**WORK TASK**
In the entries below, which lines run from the one with "информационные щиты для" through the one with "Техническая"? Repeat exactly those, both included, and no pictures.

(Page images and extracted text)
————————

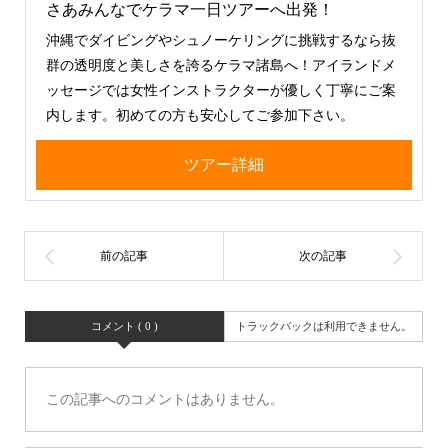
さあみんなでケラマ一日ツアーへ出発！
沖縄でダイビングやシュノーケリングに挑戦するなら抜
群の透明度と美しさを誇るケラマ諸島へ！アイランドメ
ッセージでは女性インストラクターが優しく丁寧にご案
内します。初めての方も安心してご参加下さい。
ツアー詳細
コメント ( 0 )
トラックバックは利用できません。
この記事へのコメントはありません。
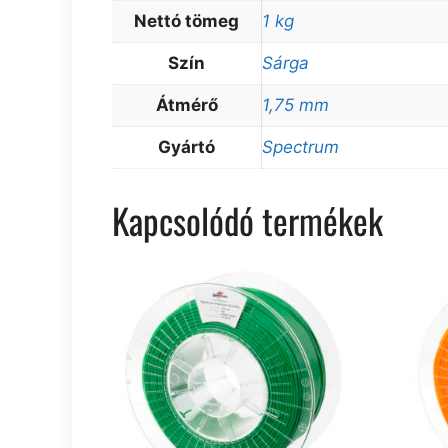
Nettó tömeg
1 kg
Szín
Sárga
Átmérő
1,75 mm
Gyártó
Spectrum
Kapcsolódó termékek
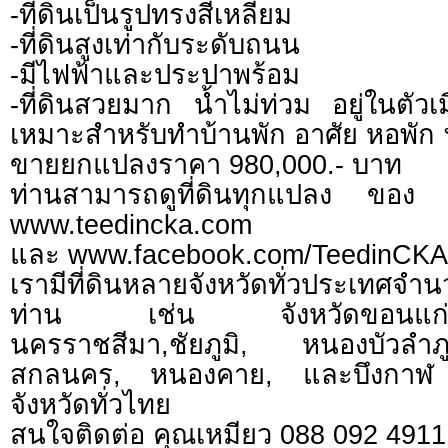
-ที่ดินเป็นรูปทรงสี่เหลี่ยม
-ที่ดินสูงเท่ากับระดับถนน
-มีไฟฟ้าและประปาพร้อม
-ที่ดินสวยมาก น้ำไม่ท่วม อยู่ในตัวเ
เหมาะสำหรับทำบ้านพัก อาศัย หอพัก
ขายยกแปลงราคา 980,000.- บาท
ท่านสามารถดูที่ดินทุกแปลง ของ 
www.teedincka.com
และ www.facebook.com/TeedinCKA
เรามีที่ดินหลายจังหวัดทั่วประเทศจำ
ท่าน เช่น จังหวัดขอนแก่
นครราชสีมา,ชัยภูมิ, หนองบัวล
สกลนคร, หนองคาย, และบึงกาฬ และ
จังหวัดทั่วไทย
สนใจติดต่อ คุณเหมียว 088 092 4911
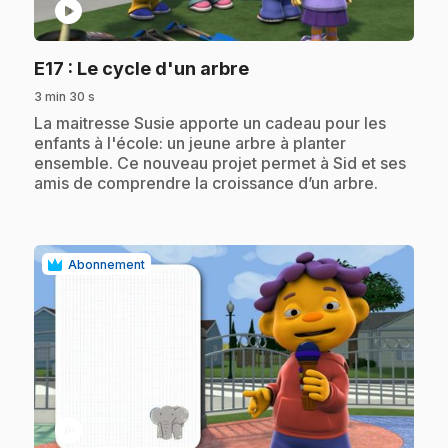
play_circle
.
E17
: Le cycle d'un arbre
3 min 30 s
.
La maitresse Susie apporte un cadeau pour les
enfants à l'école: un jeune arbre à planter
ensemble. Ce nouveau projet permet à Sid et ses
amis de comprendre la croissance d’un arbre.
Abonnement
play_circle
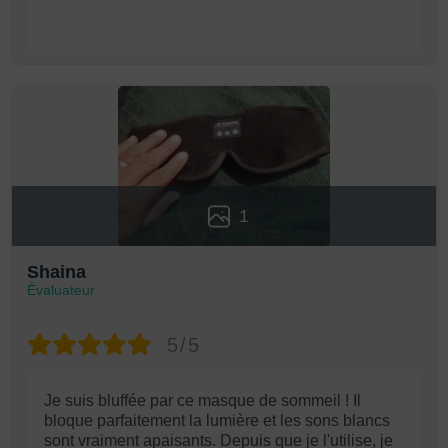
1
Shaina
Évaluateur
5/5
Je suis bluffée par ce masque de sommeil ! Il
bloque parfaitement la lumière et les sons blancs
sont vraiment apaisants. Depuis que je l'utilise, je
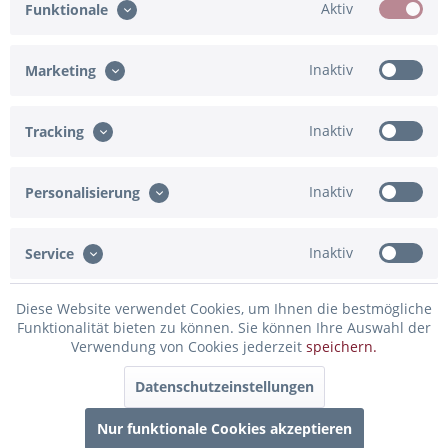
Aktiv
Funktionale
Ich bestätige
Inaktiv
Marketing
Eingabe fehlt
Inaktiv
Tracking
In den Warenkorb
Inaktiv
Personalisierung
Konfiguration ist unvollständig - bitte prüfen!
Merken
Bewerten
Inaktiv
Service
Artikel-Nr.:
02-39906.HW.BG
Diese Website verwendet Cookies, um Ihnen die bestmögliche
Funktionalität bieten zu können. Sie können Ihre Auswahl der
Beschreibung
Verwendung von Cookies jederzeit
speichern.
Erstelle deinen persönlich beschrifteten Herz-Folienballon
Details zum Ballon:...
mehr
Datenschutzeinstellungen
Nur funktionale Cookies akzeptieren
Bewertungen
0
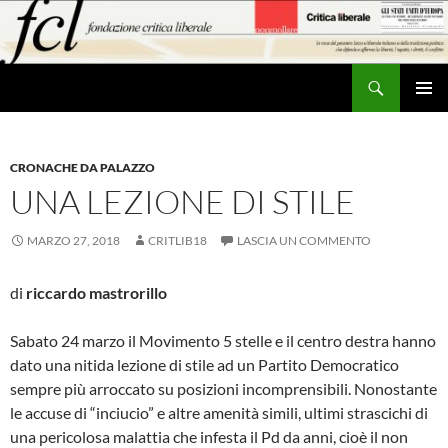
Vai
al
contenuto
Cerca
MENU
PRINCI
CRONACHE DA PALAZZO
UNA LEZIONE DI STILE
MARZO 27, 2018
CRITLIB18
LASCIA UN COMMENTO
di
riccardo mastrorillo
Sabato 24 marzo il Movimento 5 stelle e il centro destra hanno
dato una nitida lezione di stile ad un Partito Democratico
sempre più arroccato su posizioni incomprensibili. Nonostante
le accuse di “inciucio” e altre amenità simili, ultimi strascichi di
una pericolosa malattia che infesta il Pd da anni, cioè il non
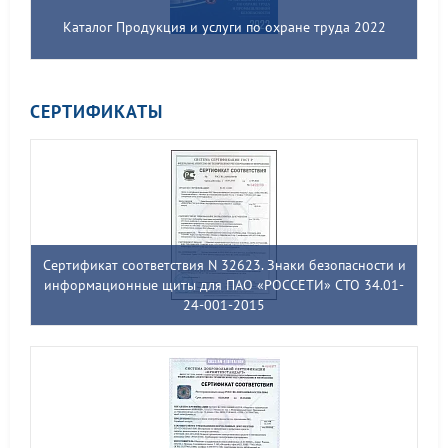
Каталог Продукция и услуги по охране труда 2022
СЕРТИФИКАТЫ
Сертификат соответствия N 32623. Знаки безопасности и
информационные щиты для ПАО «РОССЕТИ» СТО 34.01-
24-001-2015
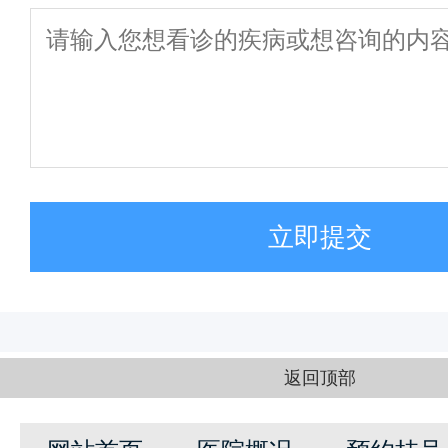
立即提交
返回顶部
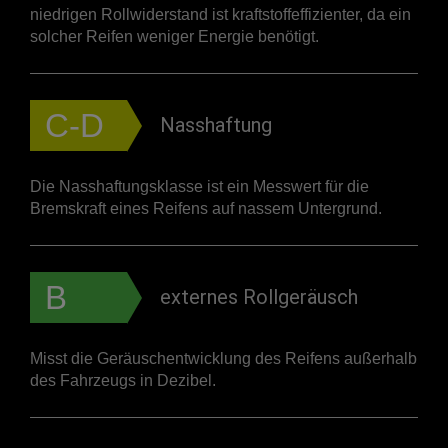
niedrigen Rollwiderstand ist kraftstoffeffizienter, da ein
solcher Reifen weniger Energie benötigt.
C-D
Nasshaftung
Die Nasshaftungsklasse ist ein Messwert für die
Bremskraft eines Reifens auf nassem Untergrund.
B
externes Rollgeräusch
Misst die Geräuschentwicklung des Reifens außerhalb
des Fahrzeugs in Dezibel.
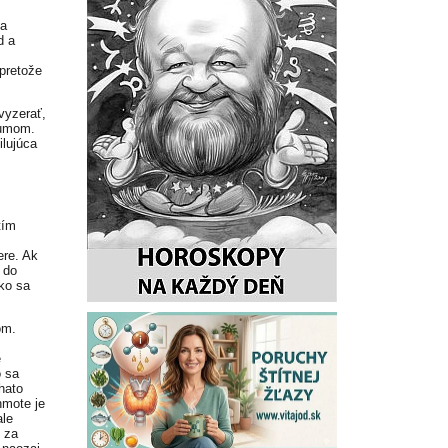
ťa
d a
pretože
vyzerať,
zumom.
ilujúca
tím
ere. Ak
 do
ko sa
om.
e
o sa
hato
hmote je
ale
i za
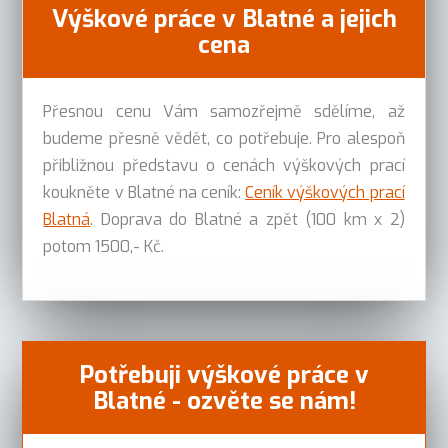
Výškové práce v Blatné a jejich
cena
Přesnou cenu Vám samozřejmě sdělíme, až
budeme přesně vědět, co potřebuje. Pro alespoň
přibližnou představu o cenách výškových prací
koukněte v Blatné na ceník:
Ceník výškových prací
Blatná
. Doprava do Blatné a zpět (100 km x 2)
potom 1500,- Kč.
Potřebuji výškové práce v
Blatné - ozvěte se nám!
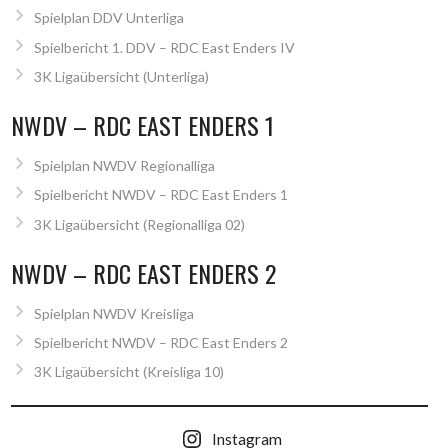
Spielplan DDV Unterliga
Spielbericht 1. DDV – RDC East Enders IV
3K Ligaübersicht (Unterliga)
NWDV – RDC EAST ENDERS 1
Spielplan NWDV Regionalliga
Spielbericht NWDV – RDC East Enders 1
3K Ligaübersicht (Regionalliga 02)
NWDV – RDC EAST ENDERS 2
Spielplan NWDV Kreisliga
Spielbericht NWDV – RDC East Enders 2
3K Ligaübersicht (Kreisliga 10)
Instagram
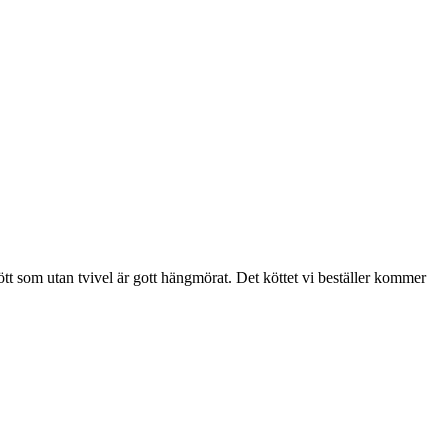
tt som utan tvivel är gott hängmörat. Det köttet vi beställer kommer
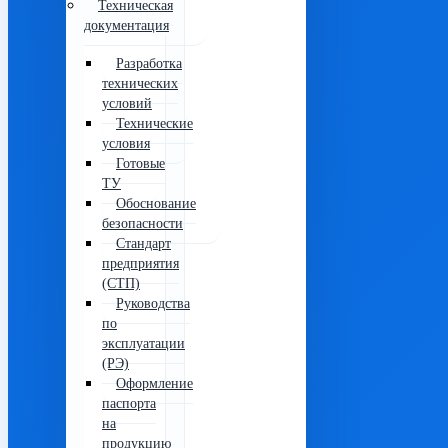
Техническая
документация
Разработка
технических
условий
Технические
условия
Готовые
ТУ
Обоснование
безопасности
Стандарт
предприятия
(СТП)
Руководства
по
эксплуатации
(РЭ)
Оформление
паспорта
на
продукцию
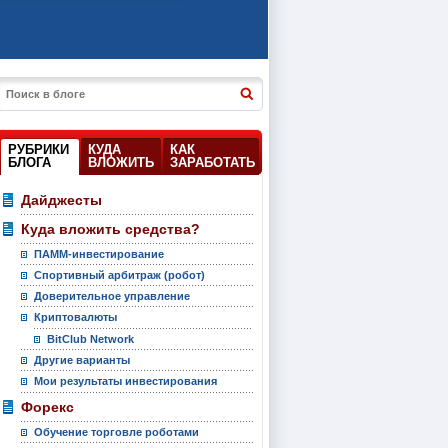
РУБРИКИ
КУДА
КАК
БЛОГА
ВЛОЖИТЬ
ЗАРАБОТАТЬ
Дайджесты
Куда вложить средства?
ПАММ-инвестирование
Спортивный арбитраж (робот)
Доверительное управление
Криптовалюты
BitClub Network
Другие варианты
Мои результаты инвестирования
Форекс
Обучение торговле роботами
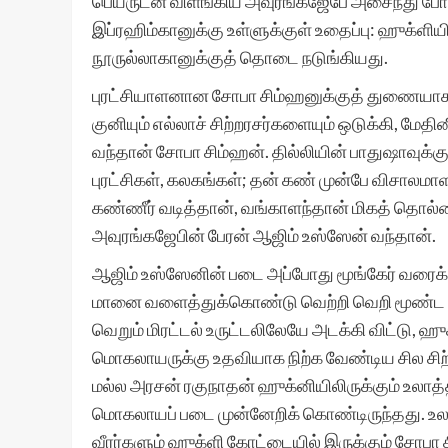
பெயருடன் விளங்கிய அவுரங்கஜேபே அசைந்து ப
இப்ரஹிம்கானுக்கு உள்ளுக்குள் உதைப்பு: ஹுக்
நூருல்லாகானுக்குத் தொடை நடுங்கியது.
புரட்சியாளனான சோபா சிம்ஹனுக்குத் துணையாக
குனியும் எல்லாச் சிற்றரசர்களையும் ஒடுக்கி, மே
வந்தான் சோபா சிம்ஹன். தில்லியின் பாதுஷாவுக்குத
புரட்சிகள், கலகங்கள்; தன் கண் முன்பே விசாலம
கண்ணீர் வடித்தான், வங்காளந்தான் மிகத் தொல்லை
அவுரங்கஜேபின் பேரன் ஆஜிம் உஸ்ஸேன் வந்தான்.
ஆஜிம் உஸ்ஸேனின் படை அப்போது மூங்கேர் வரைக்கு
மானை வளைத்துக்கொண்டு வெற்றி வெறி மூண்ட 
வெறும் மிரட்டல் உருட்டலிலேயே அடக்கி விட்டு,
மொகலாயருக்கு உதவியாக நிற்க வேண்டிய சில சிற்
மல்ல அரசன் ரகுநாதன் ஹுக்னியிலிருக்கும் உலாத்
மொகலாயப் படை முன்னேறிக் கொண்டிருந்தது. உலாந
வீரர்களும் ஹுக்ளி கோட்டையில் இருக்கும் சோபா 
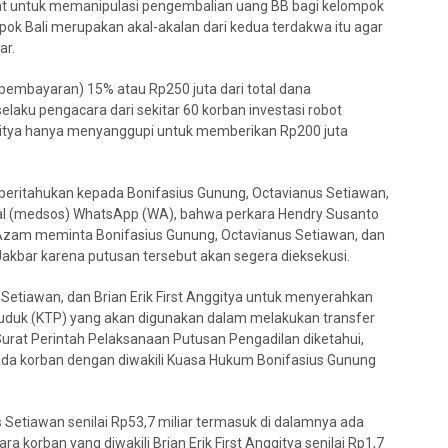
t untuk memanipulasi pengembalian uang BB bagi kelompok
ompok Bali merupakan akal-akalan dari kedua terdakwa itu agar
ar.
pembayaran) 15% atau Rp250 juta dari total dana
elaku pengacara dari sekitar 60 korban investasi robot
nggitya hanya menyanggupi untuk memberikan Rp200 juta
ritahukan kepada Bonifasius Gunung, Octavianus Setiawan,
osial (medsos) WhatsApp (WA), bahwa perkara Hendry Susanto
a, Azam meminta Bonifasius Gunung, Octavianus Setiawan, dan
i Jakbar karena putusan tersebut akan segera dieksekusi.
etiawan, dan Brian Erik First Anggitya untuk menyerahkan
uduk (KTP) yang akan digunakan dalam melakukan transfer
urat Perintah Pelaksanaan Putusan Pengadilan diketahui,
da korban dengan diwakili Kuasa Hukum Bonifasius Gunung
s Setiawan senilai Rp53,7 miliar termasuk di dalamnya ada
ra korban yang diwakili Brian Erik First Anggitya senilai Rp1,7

————————

**TASK OUTPUT**
информационные щиты для ПАО «РОССЕТИ» СТО 34.01-
24-001-2015
立即提交
返回顶部
niedrigen Rollwiderstand ist kraftstoffeffizienter, da ein
solcher Reifen weniger Energie benötigt.
C-D
Nasshaftung
Die Nasshaftungsklasse ist ein Messwert für die
Bremskraft eines Reifens auf nassem Untergrund.
B
externes Rollgeräusch
Misst die Geräuschentwicklung des Reifens außerhalb
des Fahrzeugs in Dezibel.
ťa
d a
pretože
vyzerať,
zumom.
ilujúca
tím
ere. Ak
 do
ko sa
om.
e
o sa
hato
hmote je
ale
i za
Výškové práce v Blatné a jejich
cena
Přesnou cenu Vám samozřejmě sdělíme, až
budeme přesně vědět, co potřebuje. Pro alespoň
přibližnou představu o cenách výškových prací
koukněte v Blatné na ceník:
Ceník výškových prací
Blatná
. Doprava do Blatné a zpět (100 km x 2)
potom 1500,- Kč.
Potřebuji výškové práce v
Blatné - ozvěte se nám!
Spielplan DDV Unterliga
Spielbericht 1. DDV – RDC East Enders IV
3K Ligaübersicht (Unterliga)
NWDV – RDC EAST ENDERS 1
Spielplan NWDV Regionalliga
Spielbericht NWDV – RDC East Enders 1
3K Ligaübersicht (Regionalliga 02)
NWDV – RDC EAST ENDERS 2
Spielplan NWDV Kreisliga
Spielbericht NWDV – RDC East Enders 2
3K Ligaübersicht (Kreisliga 10)
Instagram
tt som utan tvivel är gott hängmörat. Det köttet vi beställer kommer
Техническая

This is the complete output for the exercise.